== LISTED ENTRIES
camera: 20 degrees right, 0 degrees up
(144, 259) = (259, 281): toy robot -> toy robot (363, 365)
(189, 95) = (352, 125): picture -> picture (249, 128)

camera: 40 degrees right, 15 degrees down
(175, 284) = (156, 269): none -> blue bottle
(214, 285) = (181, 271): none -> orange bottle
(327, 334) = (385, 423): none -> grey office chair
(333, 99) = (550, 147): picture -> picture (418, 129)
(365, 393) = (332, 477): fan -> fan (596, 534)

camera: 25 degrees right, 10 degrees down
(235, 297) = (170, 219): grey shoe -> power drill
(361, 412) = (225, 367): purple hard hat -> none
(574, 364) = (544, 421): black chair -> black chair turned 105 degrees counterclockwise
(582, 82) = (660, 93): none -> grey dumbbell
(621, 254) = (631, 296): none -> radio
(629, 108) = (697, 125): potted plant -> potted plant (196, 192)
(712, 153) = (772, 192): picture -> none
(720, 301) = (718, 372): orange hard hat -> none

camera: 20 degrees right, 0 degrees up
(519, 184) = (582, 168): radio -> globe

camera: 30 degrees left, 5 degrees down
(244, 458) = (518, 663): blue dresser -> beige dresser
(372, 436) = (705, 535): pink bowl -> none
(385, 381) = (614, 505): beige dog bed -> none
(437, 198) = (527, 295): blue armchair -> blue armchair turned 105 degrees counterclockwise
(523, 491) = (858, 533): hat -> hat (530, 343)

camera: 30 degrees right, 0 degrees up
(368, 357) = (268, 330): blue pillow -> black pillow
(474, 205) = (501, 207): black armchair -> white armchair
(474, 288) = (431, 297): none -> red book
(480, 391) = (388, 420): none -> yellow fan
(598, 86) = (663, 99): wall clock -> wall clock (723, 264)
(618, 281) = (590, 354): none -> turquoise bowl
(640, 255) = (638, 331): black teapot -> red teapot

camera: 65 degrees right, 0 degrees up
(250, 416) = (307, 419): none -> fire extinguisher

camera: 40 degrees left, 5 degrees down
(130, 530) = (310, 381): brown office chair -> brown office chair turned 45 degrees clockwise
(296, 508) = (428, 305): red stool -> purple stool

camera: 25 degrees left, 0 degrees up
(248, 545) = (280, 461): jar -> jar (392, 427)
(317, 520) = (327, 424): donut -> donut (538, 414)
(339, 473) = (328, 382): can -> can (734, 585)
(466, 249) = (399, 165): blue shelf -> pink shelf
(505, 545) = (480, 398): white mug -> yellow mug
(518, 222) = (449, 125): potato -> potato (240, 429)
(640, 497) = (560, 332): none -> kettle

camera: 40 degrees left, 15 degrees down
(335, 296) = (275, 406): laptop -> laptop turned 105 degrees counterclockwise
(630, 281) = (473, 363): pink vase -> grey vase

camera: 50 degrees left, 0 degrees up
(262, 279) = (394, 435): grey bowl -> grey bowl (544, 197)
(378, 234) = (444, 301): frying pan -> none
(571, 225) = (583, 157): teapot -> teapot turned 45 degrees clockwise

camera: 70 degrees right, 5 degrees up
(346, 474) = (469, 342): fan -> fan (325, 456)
====
### YOUR TASK
Put down all the data once more, exactly as it appears above.

### WRITTEN RESPONSE
camera: 20 degrees right, 0 degrees up
(144, 259) = (259, 281): toy robot -> toy robot (363, 365)
(189, 95) = (352, 125): picture -> picture (249, 128)

camera: 40 degrees right, 15 degrees down
(175, 284) = (156, 269): none -> blue bottle
(214, 285) = (181, 271): none -> orange bottle
(327, 334) = (385, 423): none -> grey office chair
(333, 99) = (550, 147): picture -> picture (418, 129)
(365, 393) = (332, 477): fan -> fan (596, 534)

camera: 25 degrees right, 10 degrees down
(235, 297) = (170, 219): grey shoe -> power drill
(361, 412) = (225, 367): purple hard hat -> none
(574, 364) = (544, 421): black chair -> black chair turned 105 degrees counterclockwise
(582, 82) = (660, 93): none -> grey dumbbell
(621, 254) = (631, 296): none -> radio
(629, 108) = (697, 125): potted plant -> potted plant (196, 192)
(712, 153) = (772, 192): picture -> none
(720, 301) = (718, 372): orange hard hat -> none

camera: 20 degrees right, 0 degrees up
(519, 184) = (582, 168): radio -> globe

camera: 30 degrees left, 5 degrees down
(244, 458) = (518, 663): blue dresser -> beige dresser
(372, 436) = (705, 535): pink bowl -> none
(385, 381) = (614, 505): beige dog bed -> none
(437, 198) = (527, 295): blue armchair -> blue armchair turned 105 degrees counterclockwise
(523, 491) = (858, 533): hat -> hat (530, 343)

camera: 30 degrees right, 0 degrees up
(368, 357) = (268, 330): blue pillow -> black pillow
(474, 205) = (501, 207): black armchair -> white armchair
(474, 288) = (431, 297): none -> red book
(480, 391) = (388, 420): none -> yellow fan
(598, 86) = (663, 99): wall clock -> wall clock (723, 264)
(618, 281) = (590, 354): none -> turquoise bowl
(640, 255) = (638, 331): black teapot -> red teapot

camera: 65 degrees right, 0 degrees up
(250, 416) = (307, 419): none -> fire extinguisher

camera: 40 degrees left, 5 degrees down
(130, 530) = (310, 381): brown office chair -> brown office chair turned 45 degrees clockwise
(296, 508) = (428, 305): red stool -> purple stool

camera: 25 degrees left, 0 degrees up
(248, 545) = (280, 461): jar -> jar (392, 427)
(317, 520) = (327, 424): donut -> donut (538, 414)
(339, 473) = (328, 382): can -> can (734, 585)
(466, 249) = (399, 165): blue shelf -> pink shelf
(505, 545) = (480, 398): white mug -> yellow mug
(518, 222) = (449, 125): potato -> potato (240, 429)
(640, 497) = (560, 332): none -> kettle

camera: 40 degrees left, 15 degrees down
(335, 296) = (275, 406): laptop -> laptop turned 105 degrees counterclockwise
(630, 281) = (473, 363): pink vase -> grey vase

camera: 50 degrees left, 0 degrees up
(262, 279) = (394, 435): grey bowl -> grey bowl (544, 197)
(378, 234) = (444, 301): frying pan -> none
(571, 225) = (583, 157): teapot -> teapot turned 45 degrees clockwise

camera: 70 degrees right, 5 degrees up
(346, 474) = (469, 342): fan -> fan (325, 456)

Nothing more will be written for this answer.